__What you are asked to do__
Take the listing and print it in full, exactly as given.
↓
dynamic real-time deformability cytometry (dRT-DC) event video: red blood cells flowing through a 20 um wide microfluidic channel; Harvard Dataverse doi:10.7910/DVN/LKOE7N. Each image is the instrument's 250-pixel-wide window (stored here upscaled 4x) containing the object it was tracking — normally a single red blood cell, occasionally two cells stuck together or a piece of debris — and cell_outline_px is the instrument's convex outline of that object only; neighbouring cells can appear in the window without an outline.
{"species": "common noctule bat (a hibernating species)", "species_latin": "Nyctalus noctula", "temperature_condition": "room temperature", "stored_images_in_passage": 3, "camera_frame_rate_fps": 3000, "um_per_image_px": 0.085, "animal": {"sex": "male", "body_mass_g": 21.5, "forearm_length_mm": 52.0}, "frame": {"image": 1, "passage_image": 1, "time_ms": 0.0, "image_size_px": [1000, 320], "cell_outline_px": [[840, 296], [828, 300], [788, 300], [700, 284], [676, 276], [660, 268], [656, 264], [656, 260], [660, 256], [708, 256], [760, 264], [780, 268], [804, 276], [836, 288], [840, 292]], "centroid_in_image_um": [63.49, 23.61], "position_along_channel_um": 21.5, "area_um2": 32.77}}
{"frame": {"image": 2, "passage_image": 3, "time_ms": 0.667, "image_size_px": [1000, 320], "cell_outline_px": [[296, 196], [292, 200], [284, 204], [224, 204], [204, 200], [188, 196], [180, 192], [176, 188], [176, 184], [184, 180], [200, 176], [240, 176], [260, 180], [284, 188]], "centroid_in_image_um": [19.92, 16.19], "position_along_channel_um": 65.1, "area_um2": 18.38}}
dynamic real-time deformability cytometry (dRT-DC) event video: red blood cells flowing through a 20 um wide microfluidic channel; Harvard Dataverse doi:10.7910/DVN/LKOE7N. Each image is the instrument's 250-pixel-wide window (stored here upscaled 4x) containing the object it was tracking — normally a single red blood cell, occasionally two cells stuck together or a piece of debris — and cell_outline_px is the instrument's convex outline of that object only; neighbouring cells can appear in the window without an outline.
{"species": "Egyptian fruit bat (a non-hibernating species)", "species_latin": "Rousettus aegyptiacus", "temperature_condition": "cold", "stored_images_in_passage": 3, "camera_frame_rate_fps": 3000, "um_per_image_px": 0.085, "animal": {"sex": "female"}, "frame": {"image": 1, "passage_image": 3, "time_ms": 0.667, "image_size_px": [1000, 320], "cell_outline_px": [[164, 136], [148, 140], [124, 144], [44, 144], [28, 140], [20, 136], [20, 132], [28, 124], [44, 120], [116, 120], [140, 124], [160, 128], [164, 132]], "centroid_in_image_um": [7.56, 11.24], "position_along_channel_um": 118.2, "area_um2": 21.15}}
↑
__Complete answer__
dynamic real-time deformability cytometry (dRT-DC) event video: red blood cells flowing through a 20 um wide microfluidic channel; Harvard Dataverse doi:10.7910/DVN/LKOE7N. Each image is the instrument's 250-pixel-wide window (stored here upscaled 4x) containing the object it was tracking — normally a single red blood cell, occasionally two cells stuck together or a piece of debris — and cell_outline_px is the instrument's convex outline of that object only; neighbouring cells can appear in the window without an outline.
{"species": "common noctule bat (a hibernating species)", "species_latin": "Nyctalus noctula", "temperature_condition": "room temperature", "stored_images_in_passage": 3, "camera_frame_rate_fps": 3000, "um_per_image_px": 0.085, "animal": {"sex": "male", "body_mass_g": 21.5, "forearm_length_mm": 52.0}, "frame": {"image": 1, "passage_image": 1, "time_ms": 0.0, "image_size_px": [1000, 320], "cell_outline_px": [[840, 296], [828, 300], [788, 300], [700, 284], [676, 276], [660, 268], [656, 264], [656, 260], [660, 256], [708, 256], [760, 264], [780, 268], [804, 276], [836, 288], [840, 292]], "centroid_in_image_um": [63.49, 23.61], "position_along_channel_um": 21.5, "area_um2": 32.77}}
{"frame": {"image": 2, "passage_image": 3, "time_ms": 0.667, "image_size_px": [1000, 320], "cell_outline_px": [[296, 196], [292, 200], [284, 204], [224, 204], [204, 200], [188, 196], [180, 192], [176, 188], [176, 184], [184, 180], [200, 176], [240, 176], [260, 180], [284, 188]], "centroid_in_image_um": [19.92, 16.19], "position_along_channel_um": 65.1, "area_um2": 18.38}}
dynamic real-time deformability cytometry (dRT-DC) event video: red blood cells flowing through a 20 um wide microfluidic channel; Harvard Dataverse doi:10.7910/DVN/LKOE7N. Each image is the instrument's 250-pixel-wide window (stored here upscaled 4x) containing the object it was tracking — normally a single red blood cell, occasionally two cells stuck together or a piece of debris — and cell_outline_px is the instrument's convex outline of that object only; neighbouring cells can appear in the window without an outline.
{"species": "Egyptian fruit bat (a non-hibernating species)", "species_latin": "Rousettus aegyptiacus", "temperature_condition": "cold", "stored_images_in_passage": 3, "camera_frame_rate_fps": 3000, "um_per_image_px": 0.085, "animal": {"sex": "female"}, "frame": {"image": 1, "passage_image": 3, "time_ms": 0.667, "image_size_px": [1000, 320], "cell_outline_px": [[164, 136], [148, 140], [124, 144], [44, 144], [28, 140], [20, 136], [20, 132], [28, 124], [44, 120], [116, 120], [140, 124], [160, 128], [164, 132]], "centroid_in_image_um": [7.56, 11.24], "position_along_channel_um": 118.2, "area_um2": 21.15}}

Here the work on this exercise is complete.